Frequently asked questions
- What is a straddle on SPYM?
- A straddle on SPYM is the straddle strategy applied to SPYM (etf). The strategy is structurally neutral / high-volatility (long premium): A long straddle buys an ATM call and an ATM put at the same strike, profiting from a large move in either direction; max loss equals the combined debit when the underlying pins to the strike at expiration. With SPYM etf trading near $87.10, the strikes shown on this page are snapped to the nearest listed SPYM chain strike and the premiums come straight from the end-of-day bid/ask midpoint.
- How are SPYM straddle max profit and max loss calculated?
- Upside max profit is unbounded; downside max profit is bounded at the strike minus the combined call plus put debit (reached at zero). Max loss equals the combined debit times 100 (reached when the underlying pins to the strike). Two breakevens at strike plus debit and strike minus debit. For the SPYM straddle priced from the end-of-day chain at a 30-day expiry (ATM IV 15.60%), the computed maximum profit is unbounded per contract and the computed maximum loss is -$301.73 per contract. Live intraday quotes will differ as the chain moves through the trading session.

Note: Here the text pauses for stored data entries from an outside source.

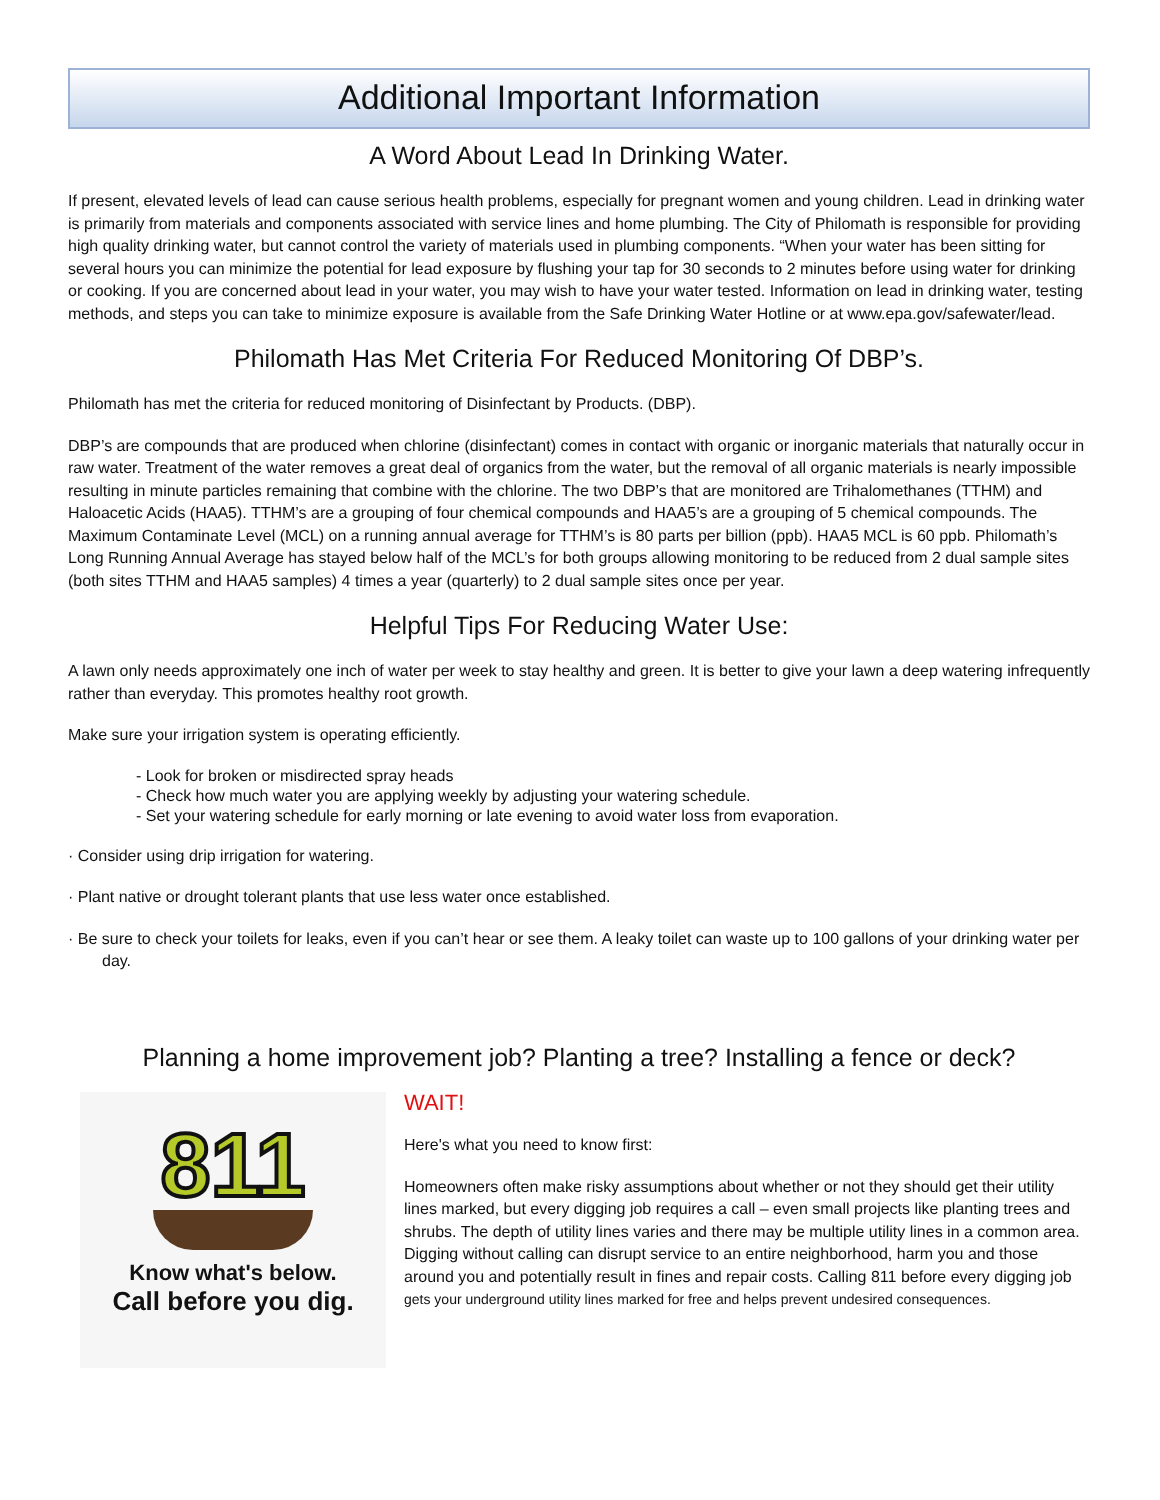Additional Important Information
A Word About Lead In Drinking Water.
If present, elevated levels of lead can cause serious health problems, especially for pregnant women and young children. Lead in drinking water is primarily from materials and components associated with service lines and home plumbing. The City of Philomath is responsible for providing high quality drinking water, but cannot control the variety of materials used in plumbing components. “When your water has been sitting for several hours you can minimize the potential for lead exposure by flushing your tap for 30 seconds to 2 minutes before using water for drinking or cooking. If you are concerned about lead in your water, you may wish to have your water tested. Information on lead in drinking water, testing methods, and steps you can take to minimize exposure is available from the Safe Drinking Water Hotline or at www.epa.gov/safewater/lead.
Philomath Has Met Criteria For Reduced Monitoring Of DBP’s.
Philomath has met the criteria for reduced monitoring of Disinfectant by Products. (DBP).
DBP’s are compounds that are produced when chlorine (disinfectant) comes in contact with organic or inorganic materials that naturally occur in raw water. Treatment of the water removes a great deal of organics from the water, but the removal of all organic materials is nearly impossible resulting in minute particles remaining that combine with the chlorine. The two DBP’s that are monitored are Trihalomethanes (TTHM) and Haloacetic Acids (HAA5). TTHM’s are a grouping of four chemical compounds and HAA5’s are a grouping of 5 chemical compounds. The Maximum Contaminate Level (MCL) on a running annual average for TTHM’s is 80 parts per billion (ppb). HAA5 MCL is 60 ppb. Philomath’s Long Running Annual Average has stayed below half of the MCL’s for both groups allowing monitoring to be reduced from 2 dual sample sites (both sites TTHM and HAA5 samples) 4 times a year (quarterly) to 2 dual sample sites once per year.
Helpful Tips For Reducing Water Use:
A lawn only needs approximately one inch of water per week to stay healthy and green. It is better to give your lawn a deep watering infrequently rather than everyday. This promotes healthy root growth.
Make sure your irrigation system is operating efficiently.
- Look for broken or misdirected spray heads
- Check how much water you are applying weekly by adjusting your watering schedule.
- Set your watering schedule for early morning or late evening to avoid water loss from evaporation.
· Consider using drip irrigation for watering.
· Plant native or drought tolerant plants that use less water once established.
· Be sure to check your toilets for leaks, even if you can’t hear or see them. A leaky toilet can waste up to 100 gallons of your drinking water per day.
Planning a home improvement job? Planting a tree? Installing a fence or deck?
811
Know what's below.
Call before you dig.
WAIT!
Here's what you need to know first:
Homeowners often make risky assumptions about whether or not they should get their utility lines marked, but every digging job requires a call – even small projects like planting trees and shrubs. The depth of utility lines varies and there may be multiple utility lines in a common area. Digging without calling can disrupt service to an entire neighborhood, harm you and those around you and potentially result in fines and repair costs. Calling 811 before every digging job gets your underground utility lines marked for free and helps prevent undesired consequences.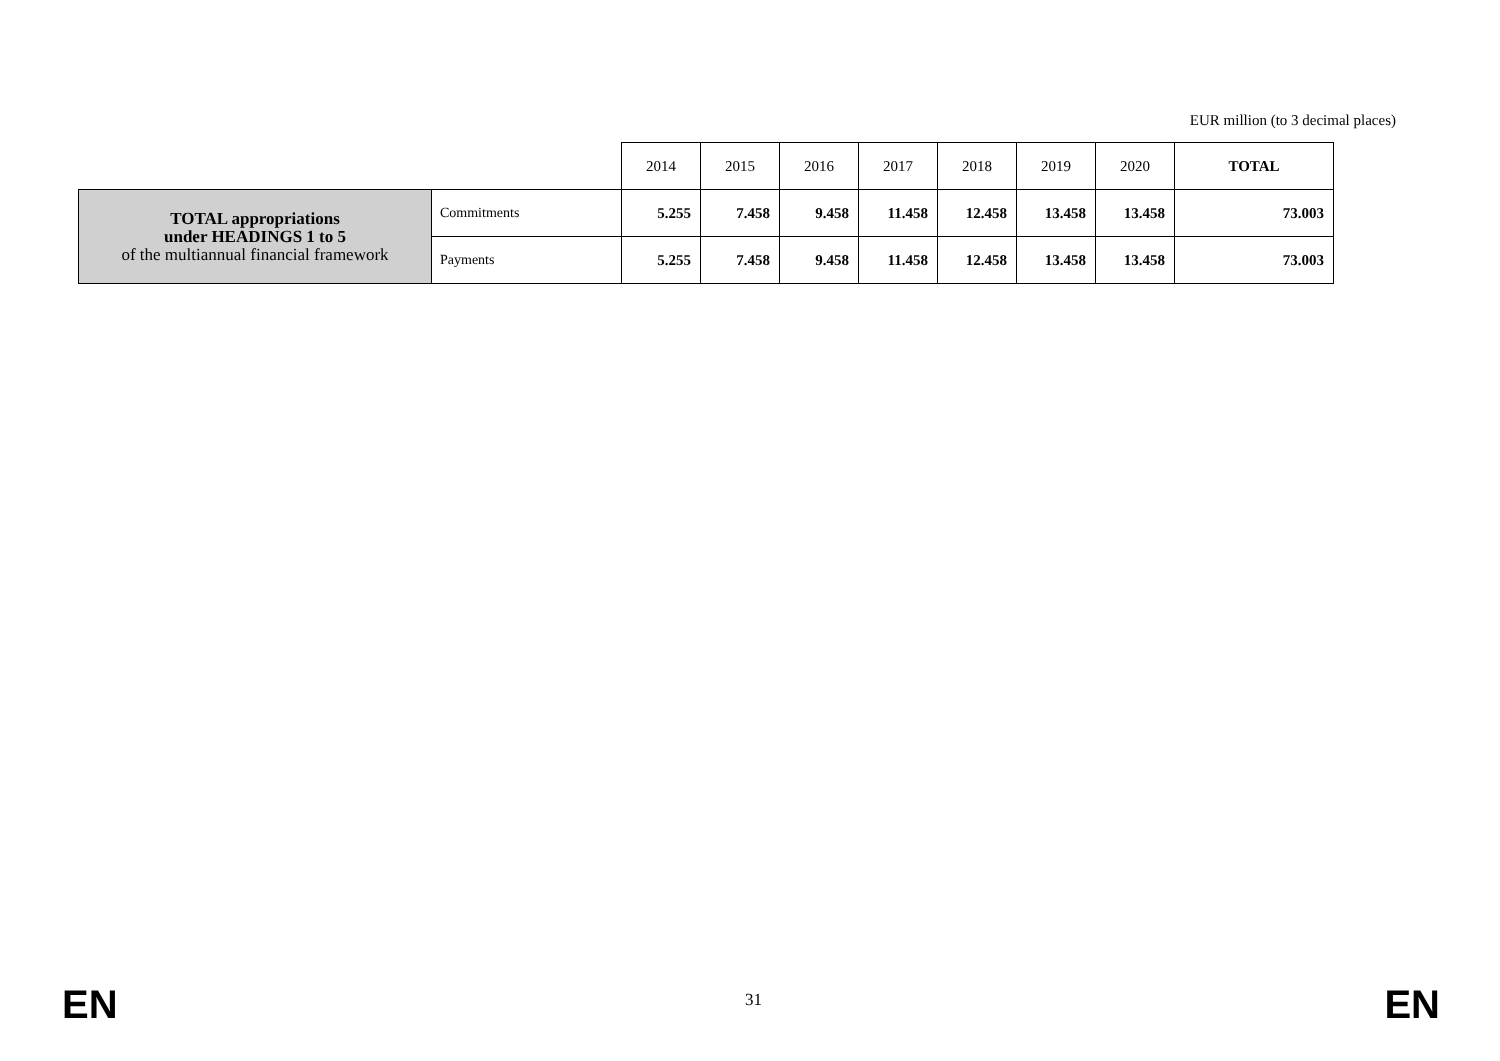EUR million (to 3 decimal places)
| | | 2014 | 2015 | 2016 | 2017 | 2018 | 2019 | 2020 | TOTAL |
| --- | --- | --- | --- | --- | --- | --- | --- | --- | --- |
| TOTAL appropriations under HEADINGS 1 to 5 of the multiannual financial framework | Commitments | 5.255 | 7.458 | 9.458 | 11.458 | 12.458 | 13.458 | 13.458 | 73.003 |
| | Payments | 5.255 | 7.458 | 9.458 | 11.458 | 12.458 | 13.458 | 13.458 | 73.003 |
EN 31 EN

- What is the breakeven for a SPYM straddle?
- The breakeven for the SPYM straddle priced on this page is roughly $83.65 and $90.35 at expiration, derived from end-of-day chain premiums. Breakeven is the underlying price at which the strategy's P&L crosses zero ignoring transaction costs and assignment risk. The current SPYM market-implied 1-standard-deviation expected move is approximately 4.47%; if the move sits well outside the breakeven distance, the structure's risk-reward becomes correspondingly tighter.
- When should you consider a straddle on SPYM?
- Straddles on SPYM are pure-volatility plays that profit from large moves in either direction; traders typically buy SPYM straddles ahead of earnings, FDA decisions, or other catalysts where the realized move is expected to exceed the implied move priced into the chain.
- How does current SPYM implied volatility affect this straddle?
- SPYM ATM IV is at 15.60% with IV rank near 5.98%, which is on the low end of its 1-year range. Premium-buying structures (long call, long put, debit spreads) are relatively cheap in this regime; premium-selling structures collect less credit per unit risk.